Quelle que soit la manière, nous sommes appelés à habiter d’autres mondes par la force physique ou métaphysique, selon que l’on soit un initié ou pas. Nous irons vers nos origines premières par des machines volantes, des corps volants, des âmes subtiles ou quoi d’autres ? Personne ne sait. Toutes les grandes âmes, les âmes anciennes sont préoccupées par cette affaire à travers toutes les cultures, les civilisations, les races et les différents domaines de savoir.
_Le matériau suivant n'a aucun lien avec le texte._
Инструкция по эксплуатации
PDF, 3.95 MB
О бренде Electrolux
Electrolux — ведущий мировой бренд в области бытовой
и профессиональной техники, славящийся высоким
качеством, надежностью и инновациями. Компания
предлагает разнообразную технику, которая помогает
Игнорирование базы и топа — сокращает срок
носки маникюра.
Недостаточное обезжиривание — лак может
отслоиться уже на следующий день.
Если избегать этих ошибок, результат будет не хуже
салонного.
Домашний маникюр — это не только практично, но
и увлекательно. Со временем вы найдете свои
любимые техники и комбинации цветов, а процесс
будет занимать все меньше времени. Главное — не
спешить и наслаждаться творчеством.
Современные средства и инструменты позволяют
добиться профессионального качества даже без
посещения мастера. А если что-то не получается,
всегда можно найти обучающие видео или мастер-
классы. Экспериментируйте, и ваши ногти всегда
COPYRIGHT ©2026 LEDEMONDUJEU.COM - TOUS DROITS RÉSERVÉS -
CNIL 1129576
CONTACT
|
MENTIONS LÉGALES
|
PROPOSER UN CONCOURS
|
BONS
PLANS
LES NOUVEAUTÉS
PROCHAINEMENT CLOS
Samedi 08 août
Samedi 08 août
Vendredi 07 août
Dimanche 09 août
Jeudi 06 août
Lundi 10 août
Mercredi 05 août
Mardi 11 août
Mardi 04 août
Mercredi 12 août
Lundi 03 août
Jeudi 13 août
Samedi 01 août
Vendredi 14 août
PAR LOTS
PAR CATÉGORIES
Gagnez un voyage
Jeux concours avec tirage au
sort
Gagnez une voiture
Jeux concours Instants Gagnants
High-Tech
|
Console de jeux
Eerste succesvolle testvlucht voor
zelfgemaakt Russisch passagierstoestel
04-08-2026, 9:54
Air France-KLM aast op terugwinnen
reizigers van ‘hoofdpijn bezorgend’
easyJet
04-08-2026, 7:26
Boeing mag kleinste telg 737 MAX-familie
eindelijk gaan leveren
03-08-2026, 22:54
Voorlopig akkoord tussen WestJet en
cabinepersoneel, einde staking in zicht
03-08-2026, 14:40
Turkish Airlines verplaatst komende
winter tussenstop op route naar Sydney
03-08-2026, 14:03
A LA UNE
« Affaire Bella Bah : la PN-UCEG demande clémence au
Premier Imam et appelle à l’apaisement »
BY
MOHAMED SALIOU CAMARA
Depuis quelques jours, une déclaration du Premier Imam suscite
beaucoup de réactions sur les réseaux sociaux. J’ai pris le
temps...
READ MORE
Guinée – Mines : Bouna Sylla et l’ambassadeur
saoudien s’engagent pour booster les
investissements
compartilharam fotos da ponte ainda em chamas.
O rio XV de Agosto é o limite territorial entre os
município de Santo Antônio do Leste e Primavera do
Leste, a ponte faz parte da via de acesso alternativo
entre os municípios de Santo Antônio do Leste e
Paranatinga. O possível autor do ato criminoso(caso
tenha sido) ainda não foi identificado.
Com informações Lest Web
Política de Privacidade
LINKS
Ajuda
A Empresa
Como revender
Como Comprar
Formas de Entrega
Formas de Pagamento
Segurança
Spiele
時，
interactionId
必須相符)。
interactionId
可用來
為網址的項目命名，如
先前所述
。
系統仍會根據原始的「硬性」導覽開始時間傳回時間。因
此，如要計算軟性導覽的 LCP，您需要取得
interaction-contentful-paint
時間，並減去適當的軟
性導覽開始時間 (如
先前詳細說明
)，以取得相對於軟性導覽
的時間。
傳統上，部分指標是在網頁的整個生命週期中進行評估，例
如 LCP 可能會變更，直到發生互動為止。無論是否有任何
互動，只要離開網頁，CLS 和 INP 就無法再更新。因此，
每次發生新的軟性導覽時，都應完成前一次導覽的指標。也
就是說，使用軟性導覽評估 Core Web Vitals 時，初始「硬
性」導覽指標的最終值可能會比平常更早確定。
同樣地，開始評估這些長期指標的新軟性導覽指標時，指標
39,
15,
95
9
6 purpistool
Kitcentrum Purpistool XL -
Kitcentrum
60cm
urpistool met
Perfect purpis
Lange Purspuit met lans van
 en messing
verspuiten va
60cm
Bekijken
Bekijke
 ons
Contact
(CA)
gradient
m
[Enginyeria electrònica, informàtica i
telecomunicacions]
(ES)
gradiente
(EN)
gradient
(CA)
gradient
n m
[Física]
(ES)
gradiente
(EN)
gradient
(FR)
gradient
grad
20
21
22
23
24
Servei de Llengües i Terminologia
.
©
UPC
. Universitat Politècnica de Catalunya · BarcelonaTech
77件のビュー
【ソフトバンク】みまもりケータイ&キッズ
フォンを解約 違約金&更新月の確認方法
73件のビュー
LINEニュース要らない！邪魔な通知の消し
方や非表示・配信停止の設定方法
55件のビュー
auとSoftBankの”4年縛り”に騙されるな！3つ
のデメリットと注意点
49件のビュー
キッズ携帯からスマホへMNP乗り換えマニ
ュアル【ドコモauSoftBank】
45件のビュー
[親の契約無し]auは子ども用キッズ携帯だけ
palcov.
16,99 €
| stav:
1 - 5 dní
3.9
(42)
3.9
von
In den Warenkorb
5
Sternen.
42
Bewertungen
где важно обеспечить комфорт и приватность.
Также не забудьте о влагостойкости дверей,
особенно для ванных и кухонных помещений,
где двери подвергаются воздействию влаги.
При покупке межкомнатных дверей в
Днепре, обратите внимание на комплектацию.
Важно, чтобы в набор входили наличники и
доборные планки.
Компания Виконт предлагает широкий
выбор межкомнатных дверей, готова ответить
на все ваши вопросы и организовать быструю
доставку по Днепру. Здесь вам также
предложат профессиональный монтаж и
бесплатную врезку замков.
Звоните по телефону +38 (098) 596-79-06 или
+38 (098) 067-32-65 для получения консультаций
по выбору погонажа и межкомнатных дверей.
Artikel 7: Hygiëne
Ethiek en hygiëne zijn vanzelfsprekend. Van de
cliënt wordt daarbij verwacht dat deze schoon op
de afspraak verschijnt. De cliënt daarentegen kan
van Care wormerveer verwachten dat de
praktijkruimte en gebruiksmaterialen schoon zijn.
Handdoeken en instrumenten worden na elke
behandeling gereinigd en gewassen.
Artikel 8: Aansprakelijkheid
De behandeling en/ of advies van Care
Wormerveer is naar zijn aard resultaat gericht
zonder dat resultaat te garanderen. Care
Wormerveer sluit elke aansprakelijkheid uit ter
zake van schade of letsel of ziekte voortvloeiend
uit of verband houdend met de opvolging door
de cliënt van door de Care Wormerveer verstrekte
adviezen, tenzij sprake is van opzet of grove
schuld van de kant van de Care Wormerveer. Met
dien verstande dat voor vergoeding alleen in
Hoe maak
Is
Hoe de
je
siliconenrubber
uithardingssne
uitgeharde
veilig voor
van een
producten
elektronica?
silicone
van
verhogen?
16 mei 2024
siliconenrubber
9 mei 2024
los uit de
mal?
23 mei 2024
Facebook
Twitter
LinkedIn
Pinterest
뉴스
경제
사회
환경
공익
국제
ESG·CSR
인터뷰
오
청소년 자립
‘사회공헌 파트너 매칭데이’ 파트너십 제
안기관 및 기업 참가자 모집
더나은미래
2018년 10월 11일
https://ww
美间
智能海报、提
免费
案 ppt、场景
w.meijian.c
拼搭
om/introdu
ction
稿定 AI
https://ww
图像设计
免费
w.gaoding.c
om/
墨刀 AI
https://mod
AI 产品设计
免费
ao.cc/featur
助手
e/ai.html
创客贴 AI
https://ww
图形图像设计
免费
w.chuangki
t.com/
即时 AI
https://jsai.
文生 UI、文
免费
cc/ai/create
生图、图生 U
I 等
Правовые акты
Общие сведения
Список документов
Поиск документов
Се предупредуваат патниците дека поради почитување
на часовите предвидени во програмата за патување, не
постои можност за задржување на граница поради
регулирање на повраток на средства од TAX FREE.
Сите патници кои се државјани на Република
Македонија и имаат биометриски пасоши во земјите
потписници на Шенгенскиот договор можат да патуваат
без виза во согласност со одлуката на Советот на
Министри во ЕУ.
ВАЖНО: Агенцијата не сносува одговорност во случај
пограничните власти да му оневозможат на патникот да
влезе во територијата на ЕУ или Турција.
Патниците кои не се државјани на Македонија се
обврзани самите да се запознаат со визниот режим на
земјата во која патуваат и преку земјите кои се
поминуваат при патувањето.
Sauf les hommes politiques ! Or, la gestion de la vie future, de la prospérité, de l’amélioration et de l’évolution des hommes est le programme essentiel des hommes politiques, du point de vue des grands initiés, qu’ils soient religieux ou pas, depuis Babylone, Sumer, Rome, Athènes, la Mésopotamie, l’Abyssinie, Alexandrie, jusqu’au jour d’aujourd’hui dans les Etats dont la mission est de gouverner le monde.
Nous allons vers «une démocratie» des sachants. Face à la menace grandissante de disparition collective, les hommes vont se livrer aux initiés, à ceux qui savent, aux guides, aux mages et ce sera la fin de la démocratie elle-même et l’avènement d’une nouvelle ère politique pour l’humanité tout entière qui sera confrontée à une alternance furieuse de prospérité, de rareté et de précarité.